Science continues to take steps to address humanity’s challenges on climate change and the sustainability of cities. In this sense, a group of researchers from the University of Maryland have come up with a method that allows converting wooden sheets into transparent wood, which could lead to the possibility of replacing window glass with this material in the future .
The main advantages are found in greater resistance to impacts and its better insulating capacity, taking into account that windows tend to be some of the places where energy usually escapes within the same house or room. To this, it must be considered that this resulting material offers a level of clarity very close to that of the glass itself, which makes it ideal for future constructions, although at the moment it is not currently being used at industrial levels.

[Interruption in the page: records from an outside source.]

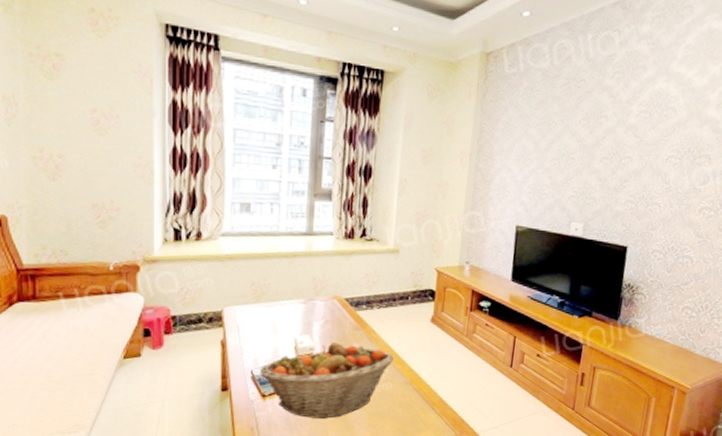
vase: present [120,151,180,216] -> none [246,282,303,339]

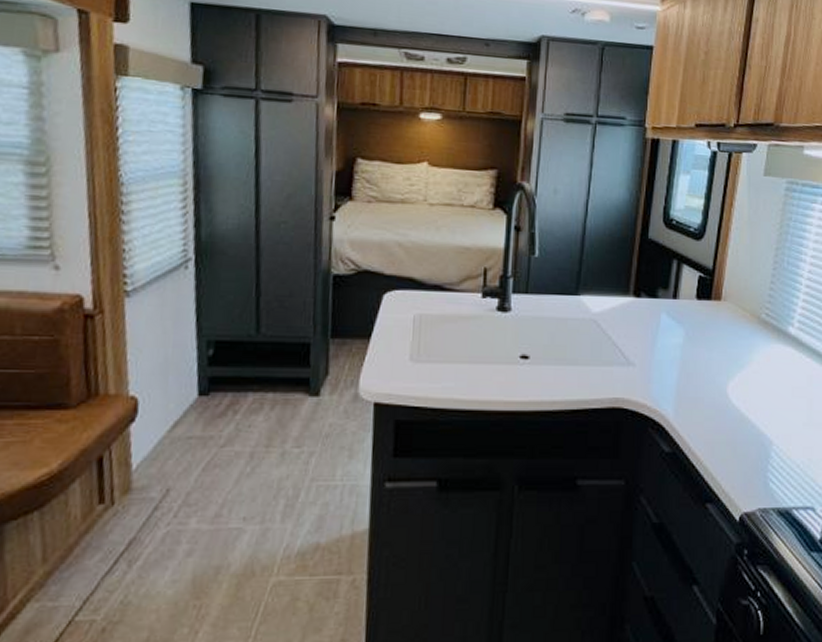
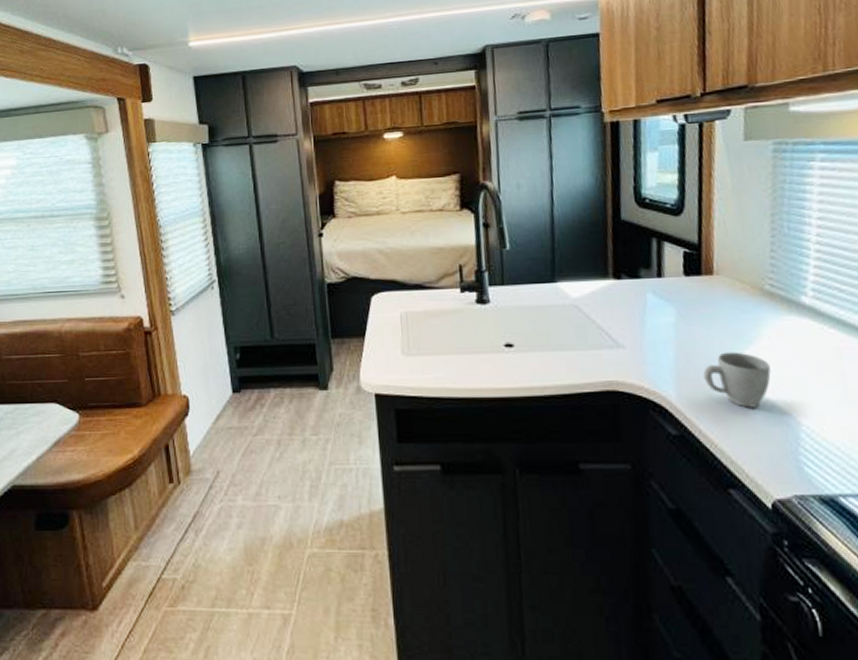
mug: none [700,374,755,428] -> present [703,352,771,408]

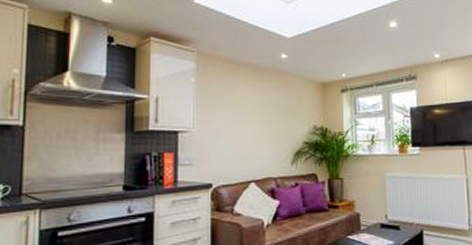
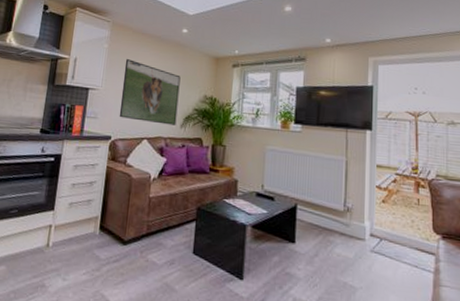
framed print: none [218,93,286,163] -> present [119,59,181,125]

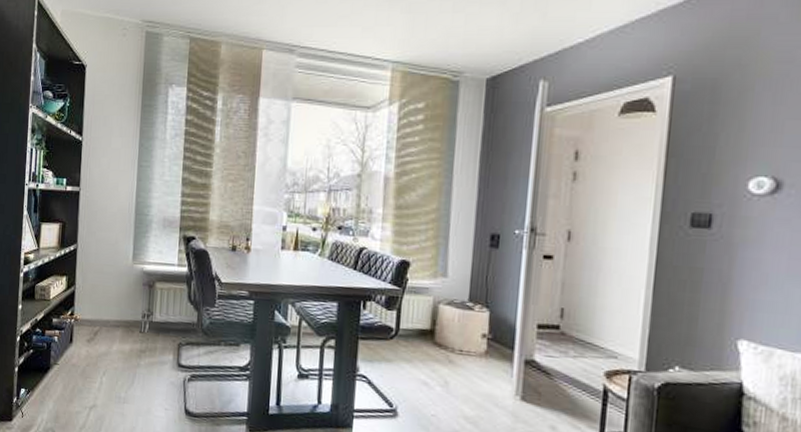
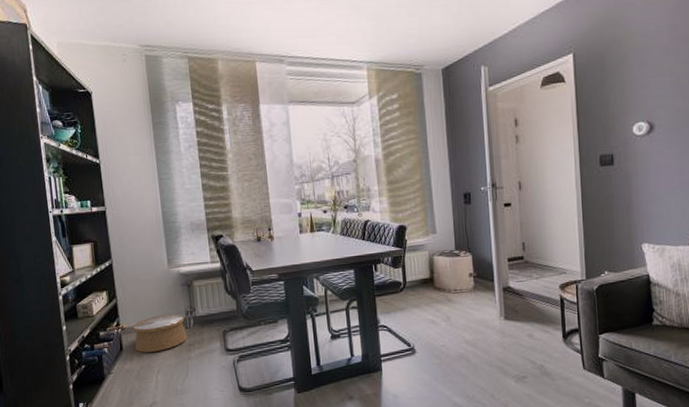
woven basket: none [84,312,140,352] -> present [132,313,188,353]

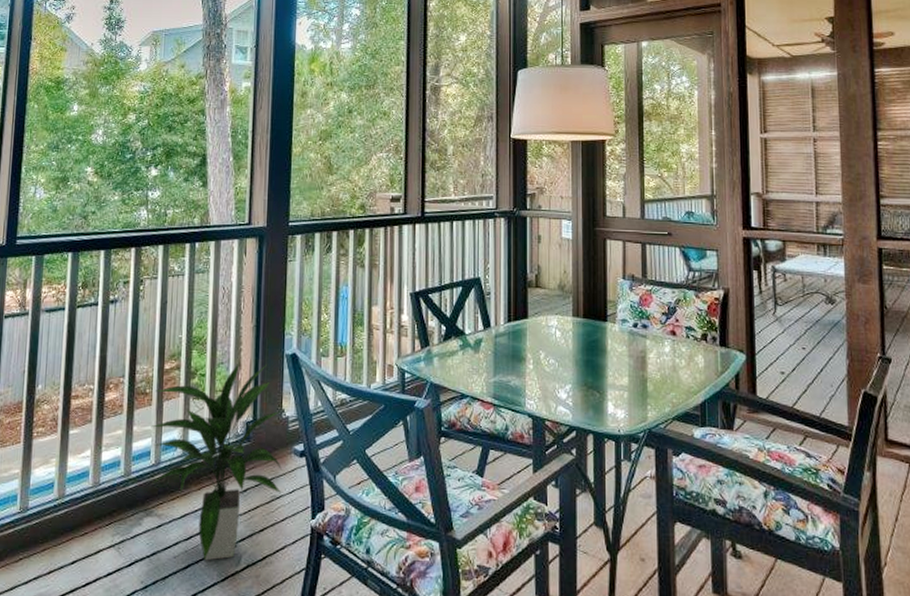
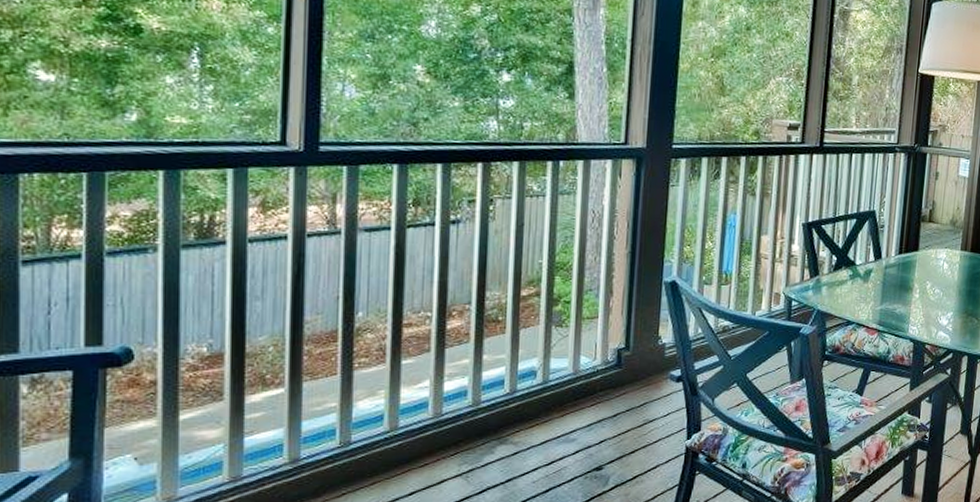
indoor plant: present [151,361,282,561] -> none [504,288,656,484]

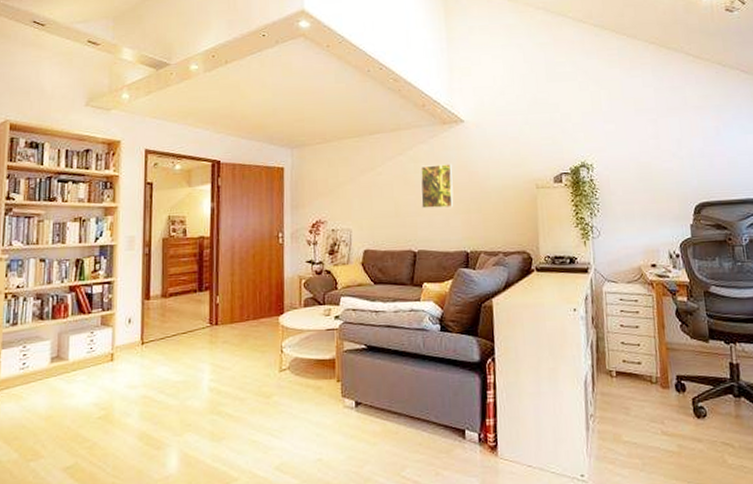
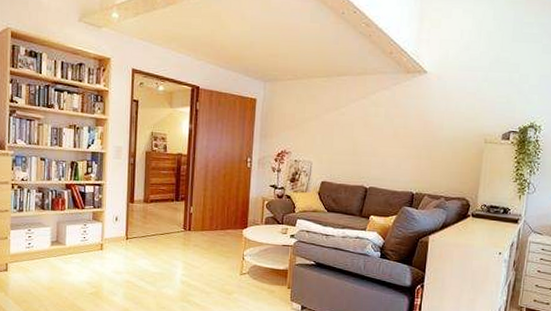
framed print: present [420,164,454,209] -> none [377,110,411,151]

It could also be combined with translucent concretes to give rise to more energy efficient buildings by making better use of natural light, although this is clearly a way to go and a cultural change to be made.
An easy and cheap process to carry out
In CBC explican that the solution has been to make sheets of wood with cellulose fibers and lignin, which acts as a resin that binds the fiber. First it was considered to remove the lignin by dangerous chemical processes at high temperatures, but because of this, and that it was also an expensive and fragile process, it was discarded.
Finally, it was considered to apply a hydrogen peroxide solution with a common brush, a much easier and cheaper process. These sheets were then left for an hour in the sun or under a ultraviolet lamp so that the brown chromophores, which are found in the ligniga and which prevent the passage of light, make the wood turn white.
These sheets of wood were then treated with a strong, clear epoxy solution to cover the pores of the wood and harden it.
And it was here when they succeeded in making the sheets of white wood become almost transparent, allowing 90% of visible light to pass over it. With this they achieved an alternative for windows, although it would also be applicable on walls, using sheets with a greater thickness, for those who want practically transparent walls.
Best of all, this method is applicable to all types of wood, making it possible for future constructions to be more energy sustainable. It is already a question that it begins to be applied in the day to day of present and future constructions.